[Opening Data shown section]
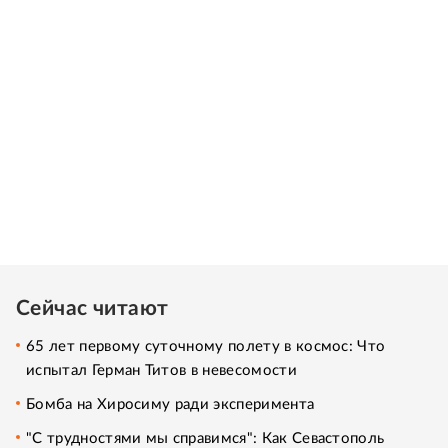
Сейчас читают
65 лет первому суточному полету в космос: Что
испытал Герман Титов в невесомости
Бомба на Хиросиму ради эксперимента
"С трудностями мы справимся": Как Севастополь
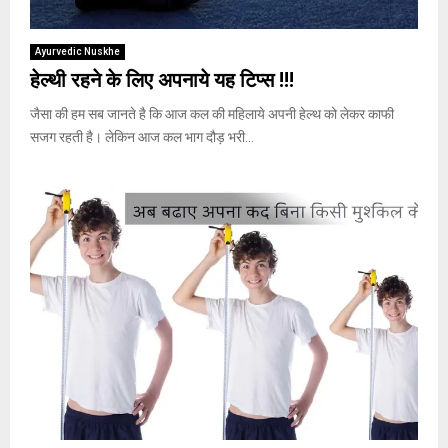
Ayurvedic Nuskhe
हेल्थी रहने के लिए अपनाये यह टिप्स !!!
जैसा की हम सब जानते है कि आज कल की महिलाये अपनी हेल्थ को लेकर काफी
सजग रहती है। लेकिन आज कल भाग दौड़ भरी...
[Closing Data shown section]
Only the entries themselves should be output, word for word, with all pictures omitted.

* _Result_
Сейчас читают
65 лет первому суточному полету в космос: Что
испытал Герман Титов в невесомости
Бомба на Хиросиму ради эксперимента
"С трудностями мы справимся": Как Севастополь
Ayurvedic Nuskhe
हेल्थी रहने के लिए अपनाये यह टिप्स !!!
जैसा की हम सब जानते है कि आज कल की महिलाये अपनी हेल्थ को लेकर काफी
सजग रहती है। लेकिन आज कल भाग दौड़ भरी...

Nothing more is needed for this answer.